I am the head of the Student Plagiarism Review Committee at our school (Yes, I know it is an awful name . . . any suggestions?). The committee is an ad hoc committee to determine student plagiarism and consequences. We are not quite six weeks into the new school year, and, unfortunately, I have had to oversee four committee meetings already. Each time, the student accused of plagiarism pleaded ignorance–“I didn’t know that was plagiarism!” This is an all too common occurrence.
The purpose of this website is to give teachers the tools to educate students about plagiarism so that they can learn how to avoid it. If you are a follower of stopplagiarism.org, you know that my school has focused on this issue for over year with a blitzkrieg education program (see https://stopplagiarism.org/2015/02/27/our-plagiarism-campaign-at-the-international-school-of-sarajevo/). Nonetheless, students who sat through each one of these information session–one even wearing our stop plagiarism bracelet–pleaded a lack of knowledge about what constitutes plagiarism. I was baffled.

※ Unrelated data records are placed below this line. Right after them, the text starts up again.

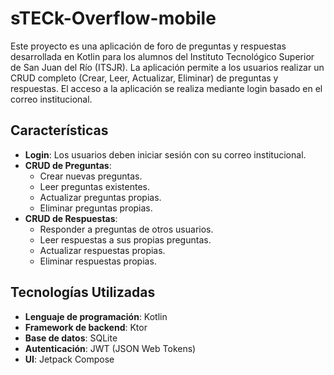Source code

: # sTECk-Overflow-mobile
Este proyecto es una aplicación de foro de preguntas y respuestas desarrollada en Kotlin para los alumnos del Instituto Tecnológico Superior de San Juan del Río (ITSJR). La aplicación permite a los usuarios realizar un CRUD completo (Crear, Leer, Actualizar, Eliminar) de preguntas y respuestas. El acceso a la aplicación se realiza mediante login basado en el correo institucional.

## Características

- **Login**: Los usuarios deben iniciar sesión con su correo institucional.
- **CRUD de Preguntas**:
  - Crear nuevas preguntas.
  - Leer preguntas existentes.
  - Actualizar preguntas propias.
  - Eliminar preguntas propias.
- **CRUD de Respuestas**:
  - Responder a preguntas de otros usuarios.
  - Leer respuestas a sus propias preguntas.
  - Actualizar respuestas propias.
  - Eliminar respuestas propias.

## Tecnologías Utilizadas

- **Lenguaje de programación**: Kotlin
- **Framework de backend**: Ktor
- **Base de datos**: SQLite
- **Autenticación**: JWT (JSON Web Tokens)
- **UI**: Jetpack Compose
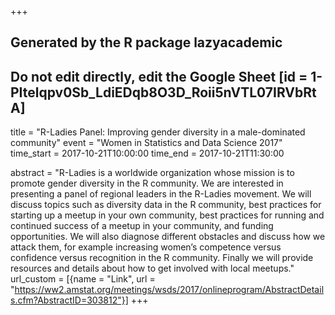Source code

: +++
## Generated by the R package lazyacademic
## Do not edit directly, edit the Google Sheet [id = 1-PItelqpv0Sb_LdiEDqb8O3D_Roii5nVTL07IRVbRtA]
title = "R-Ladies Panel: Improving gender diversity in a male-dominated community"
event = "Women in Statistics and Data Science 2017"
time_start = 2017-10-21T10:00:00
time_end = 2017-10-21T11:30:00

abstract = "R-Ladies is a worldwide organization whose mission is to promote gender diversity in the R community. We are interested in presenting a panel of regional leaders in the R-Ladies movement. We will discuss topics such as diversity data in the R community, best practices for starting up a meetup in your own community, best practices for running and continued success of a meetup in your community, and funding opportunities. We will also diagnose different obstacles and discuss how we attack them, for example increasing women’s competence versus confidence versus recognition in the R community. Finally we will provide resources and details about how to get involved with local meetups."
url_custom = [{name = "Link", url = "https://ww2.amstat.org/meetings/wsds/2017/onlineprogram/AbstractDetails.cfm?AbstractID=303812"}]
+++
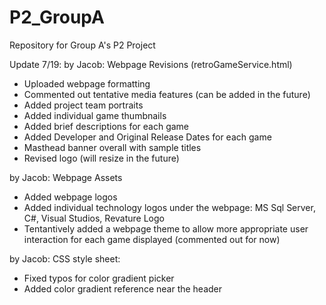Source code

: # P2_GroupA
Repository for Group A's P2 Project

Update 7/19:
by Jacob: Webpage Revisions (retroGameService.html)
- Uploaded webpage formatting
- Commented out tentative media features (can be added in the future)
- Added project team portraits
- Added individual game thumbnails
- Added brief descriptions for each game 
- Added Developer and Original Release Dates for each game
- Masthead banner overall with sample titles
- Revised logo (will resize in the future)

by Jacob: Webpage Assets
- Added webpage logos
- Added individual technology logos under the webpage: MS Sql Server, C#, Visual Studios, Revature Logo
- Tentantively added a webpage theme to allow more appropriate user interaction for each game displayed (commented out for now)

by Jacob: CSS style sheet:
- Fixed typos for color gradient picker
- Added color gradient reference near the header 
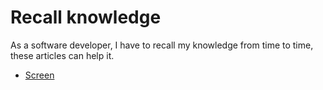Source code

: # Recall knowledge

As a software developer, I have to recall my knowledge from time to time, these articles can help it.

- [Screen](Screen.md)
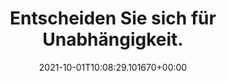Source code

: ---
date: '2021-10-01T10:08:29.101670+00:00'
found_at: '2014-12-29'
found_url: https://www.mozilla.org/de/firefox/new/
title: 'Entscheiden Sie sich für Unabhängigkeit. '
---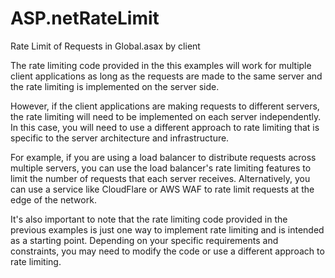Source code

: # ASP.netRateLimit
Rate Limit of Requests in Global.asax by client



The rate limiting code provided in the this examples will work for multiple client applications as long as the requests are made to the same server and the rate limiting is implemented on the server side.

However, if the client applications are making requests to different servers, the rate limiting will need to be implemented on each server independently. In this case, you will need to use a different approach to rate limiting that is specific to the server architecture and infrastructure.

For example, if you are using a load balancer to distribute requests across multiple servers, you can use the load balancer's rate limiting features to limit the number of requests that each server receives. Alternatively, you can use a service like CloudFlare or AWS WAF to rate limit requests at the edge of the network.

It's also important to note that the rate limiting code provided in the previous examples is just one way to implement rate limiting and is intended as a starting point. Depending on your specific requirements and constraints, you may need to modify the code or use a different approach to rate limiting.
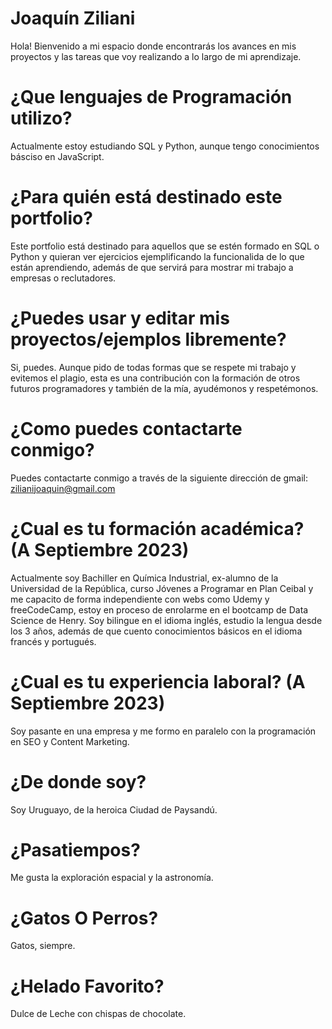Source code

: # Joaquín Ziliani 

Hola!
Bienvenido a mi espacio donde encontrarás los avances en mis proyectos y las tareas que voy realizando a lo largo de mi aprendizaje.

# ¿Que lenguajes de Programación utilizo?

Actualmente estoy estudiando SQL y Python, aunque tengo conocimientos básciso en JavaScript.

# ¿Para quién está destinado este portfolio?

Este portfolio está destinado para aquellos que se estén formado en SQL o Python y quieran ver ejercicios ejemplificando la funcionalida de lo que están aprendiendo,
además de que servirá para mostrar mi trabajo a empresas o reclutadores.

# ¿Puedes usar y editar mis proyectos/ejemplos libremente?

Si, puedes. Aunque pido de todas formas que se respete mi trabajo y evitemos el plagio, esta es una contribución con la formación de otros futuros programadores y también de la mía, ayudémonos y respetémonos.

# ¿Como puedes contactarte conmigo?

Puedes contactarte conmigo a través de la siguiente dirección de gmail: zilianijoaquin@gmail.com

# ¿Cual es tu formación académica? (A Septiembre 2023)

Actualmente soy Bachiller en Química Industrial, ex-alumno de la Universidad de la República, curso Jóvenes a Programar en Plan Ceibal y me capacito de forma independiente con webs como Udemy y freeCodeCamp, estoy en proceso de enrolarme en el bootcamp de Data Science de Henry. Soy bilingue en el idioma inglés, estudio la lengua desde los 3 años, además de que cuento conocimientos básicos en el idioma francés y portugués. 

# ¿Cual es tu experiencia laboral? (A Septiembre 2023)

Soy pasante en una empresa y me formo en paralelo con la programación en SEO y Content Marketing.

# ¿De donde soy?

Soy Uruguayo, de la heroica Ciudad de Paysandú.

# ¿Pasatiempos?

Me gusta la exploración espacial y la astronomía.

# ¿Gatos O Perros?

Gatos, siempre.

# ¿Helado Favorito?

Dulce de Leche con chispas de chocolate.
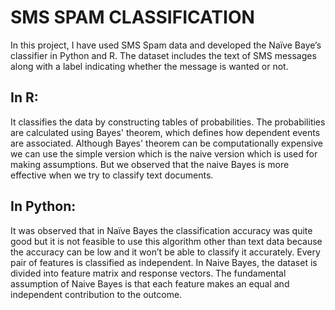 # SMS SPAM CLASSIFICATION

In this project, I have used SMS Spam data and developed the Naïve Baye’s classifier in Python and R. The dataset includes the text of SMS messages along with a label indicating whether the message is wanted or not.

## In R:
It classifies the data by constructing tables of probabilities. The probabilities are calculated using Bayes' theorem, which defines how dependent events are associated. Although Bayes' theorem can be computationally expensive we can use the simple version which is the naive version which is used for making assumptions. But we observed that the naive Bayes is more effective when we try to classify text documents.

## In Python:
It was observed that in Naïve Bayes the classification accuracy was quite good but it is not feasible to use this algorithm other than text data because the accuracy can be low and it won’t be able to classify it accurately.
Every pair of features is classified as independent. In Naive Bayes, the dataset is divided into feature matrix and response vectors. The fundamental assumption of Naive Bayes is that each feature makes an equal and independent contribution to the outcome.

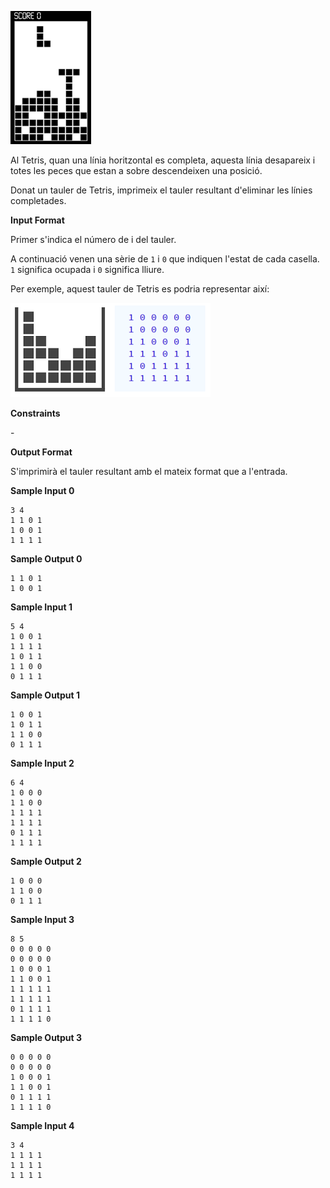 ![image](1612523216-fc62f6bda7-1611068668-a4adf963d1-21a.png)

Al Tetris, quan una línia horitzontal es completa, aquesta línia
desapareix i totes les peces que estan a sobre descendeixen una posició.

Donat un tauler de Tetris, imprimeix el tauler resultant d'eliminar les
línies completades.

**Input Format**

Primer s'indica el número de  i  del tauler.

A continuació venen una sèrie de `1` i `0` que indiquen l'estat de cada
casella. `1` significa ocupada i `0` significa lliure.

Per exemple, aquest tauler de Tetris es podria representar així:

![image](1612521867-25f9159e3c-tetris.png)

**Constraints**

\-

**Output Format**

S'imprimirà el tauler resultant amb el mateix format que a l'entrada.

**Sample Input 0**

    3 4
    1 1 0 1
    1 0 0 1
    1 1 1 1

**Sample Output 0**

    1 1 0 1
    1 0 0 1

**Sample Input 1**

    5 4
    1 0 0 1
    1 1 1 1
    1 0 1 1
    1 1 0 0
    0 1 1 1

**Sample Output 1**

    1 0 0 1
    1 0 1 1
    1 1 0 0
    0 1 1 1

**Sample Input 2**

    6 4
    1 0 0 0
    1 1 0 0
    1 1 1 1
    1 1 1 1
    0 1 1 1
    1 1 1 1

**Sample Output 2**

    1 0 0 0
    1 1 0 0
    0 1 1 1

**Sample Input 3**

    8 5
    0 0 0 0 0
    0 0 0 0 0
    1 0 0 0 1
    1 1 0 0 1
    1 1 1 1 1
    1 1 1 1 1
    0 1 1 1 1
    1 1 1 1 0

**Sample Output 3**

    0 0 0 0 0
    0 0 0 0 0
    1 0 0 0 1
    1 1 0 0 1
    0 1 1 1 1
    1 1 1 1 0

**Sample Input 4**

    3 4
    1 1 1 1
    1 1 1 1
    1 1 1 1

As I reflect on these four sessions, I have learned one thing–teachers need to constantly teach students about the gravity of plagiarism as well as the benefits from avoiding it (not just the consequences!). English teachers around the world are checking off the obligatory beginning of the class speech about plagiarism. They will not revisit the issue until the following year. Don’t do this, for the sake of your students. Every so often–at least once a month–briefly revisit something related to plagiarism to keep the issue at the forefront of the students’ minds. Remind them every paper to be original, creative, and critical and not cheat themselves by committing plagiarism. Only be constantly reminding our students can we help them see how serious an issue it is and help them avoid sitting in front of the dreaded plagiarism committee.